This is despite the fact that, like a lot of nineteenth century history writing, Burckhardt’s thesis was big on broad sweeping statements and quite light on key definitions and substantiation, let alone careful critical analysis. As a result, it is not accepted by historians today.

Vasari - Six Tuscan Poets

The Revival of Ancient Learning

One of the first problems with Burckhardt’s thesis to be identified involved its emphasis on the sudden impact of a revival of ancient learning as the impetus for the flowering of the Renaissance. The traditional narrative he assumed was that the medieval world had turned its back on the wisdom of the ancients and the Humanists who arose in Italy in the fourteenth century were the first stirrings of the Renaissance, turning away from medieval preoccupations and reviving the learning of the Greeks and Romans:

But now, as competitor with the whole culture of the Middle Ages, which was essentially clerical and was fostered by the Church, there appeared a new civilization, founding itself on that which lay on the other side of the Middle Ages. Its active representatives became influential because they knew what the ancients knew, because they tried to write as the ancients wrote, because they began to think, and soon to feel, as the ancients thought and felt. The tradition to which they devoted themselves passed at a thousand points into genuine reproduction.

- Exercise set -
a. Using the passage on Burckhardt's thesis, answer these:
(i) Do historians today accept Burckhardt's thesis?
(ii) In which century did the Humanists arise in Italy, according to the traditional narrative Burckhardt assumed?
(iii) In the quoted lines, how is the culture of the Middle Ages described?
b. Extend the passage on Burckhardt's thesis, picking up right after its last sentence.

- Extracted records -
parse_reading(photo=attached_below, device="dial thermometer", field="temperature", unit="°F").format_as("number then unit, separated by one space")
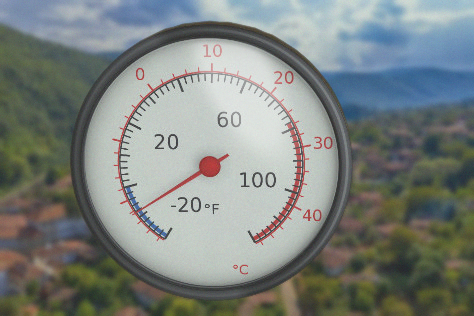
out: -8 °F
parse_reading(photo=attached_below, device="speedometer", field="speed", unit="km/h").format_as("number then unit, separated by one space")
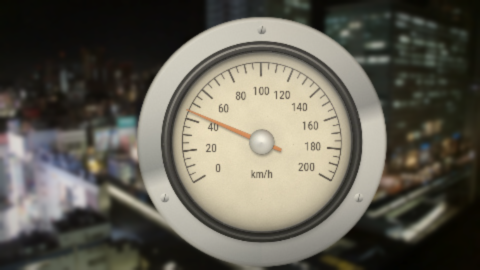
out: 45 km/h
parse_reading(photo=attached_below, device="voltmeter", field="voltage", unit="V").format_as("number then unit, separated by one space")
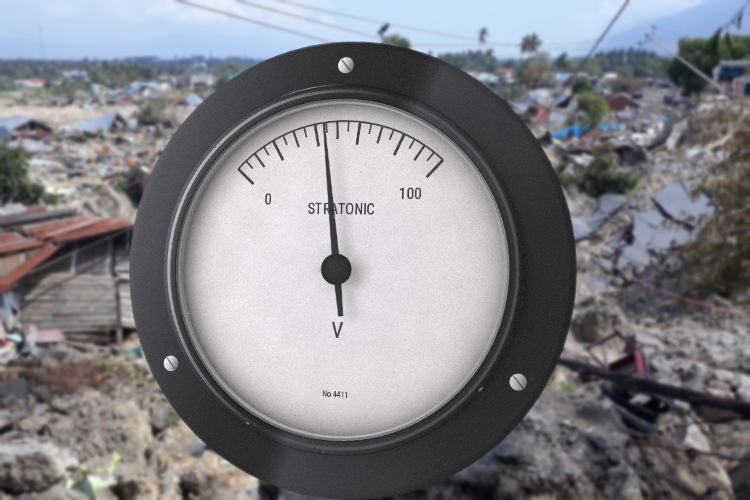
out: 45 V
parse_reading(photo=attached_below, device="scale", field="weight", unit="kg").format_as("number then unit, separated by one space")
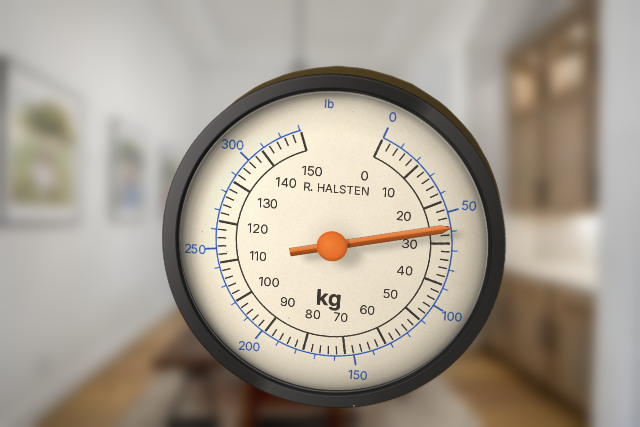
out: 26 kg
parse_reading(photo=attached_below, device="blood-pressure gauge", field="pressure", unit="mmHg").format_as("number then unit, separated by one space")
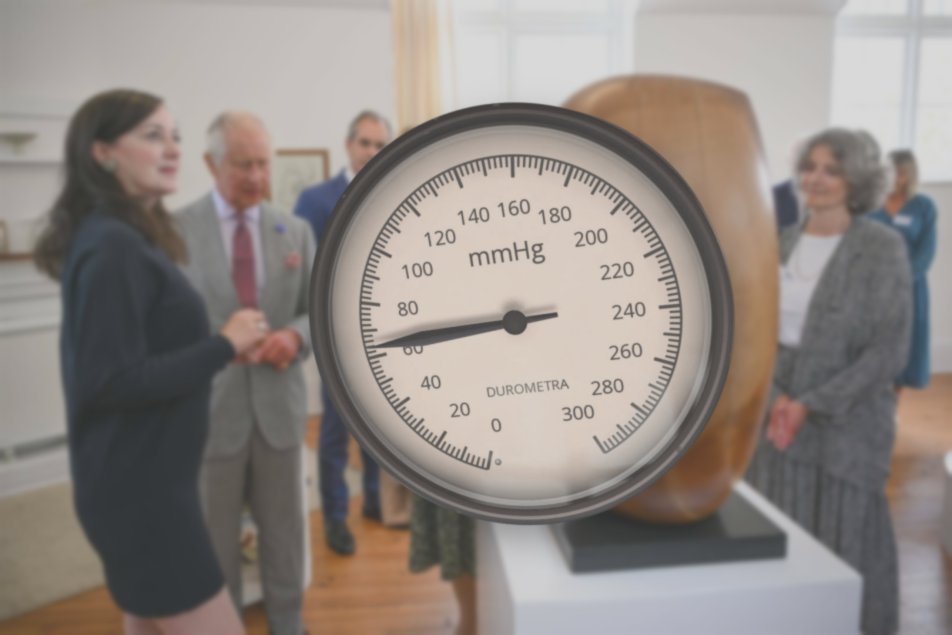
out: 64 mmHg
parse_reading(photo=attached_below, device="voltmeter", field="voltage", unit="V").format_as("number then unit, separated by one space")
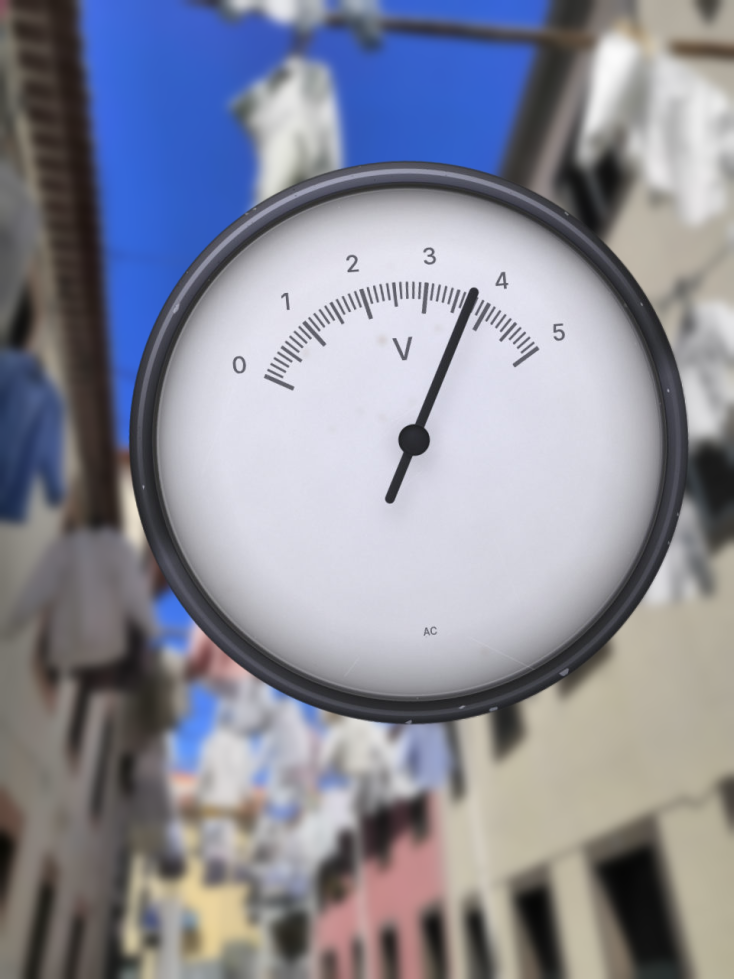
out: 3.7 V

- Answers by item -
a.
(i) No, it is not accepted by historians today.
(ii) The fourteenth century.
(iii) As essentially clerical and fostered by the Church.

b.
(Burckhardt, pp. 120-21)

According to Burckhardt, and to the perpetuators of the popular view of the Renaissance, it was scholars “rediscovering” long lost and neglected ancient works that stimulated a revolution in thinking and led to the Humanists of the Renaissance changing the whole way we think. Burckhardt gives a roll call of these scholars and their tireless efforts: Boccaccio and Petrarch as Humanist forerunners and then Niccolò Niccoli, Guarino Veronese and Poggio Bracciolini. The increasing interest in Greek works was, according to Burckhardt, stimulated by greater contact with Byzantine scholars, especially after the fall of Constantinople in 1453. So the neglect of this scholarship in the medieval centuries was corrected by this influx of new learning and knowledge.

Except this largely ignores the fact that this process was not in any way new. Western Europe had been reviving and rediscovering works lost in the collapse of the Western Roman Empire for centuries, and these scholars were just the latest burst of an activity that had been going on throughout the Middle Ages. The main difference was, perhaps, the kinds of works being sought out and revived, but previous generations of scholars had concentrated on texts that had the most interest and utility to them and this latest groups of scholars was doing exactly the same as their forebears.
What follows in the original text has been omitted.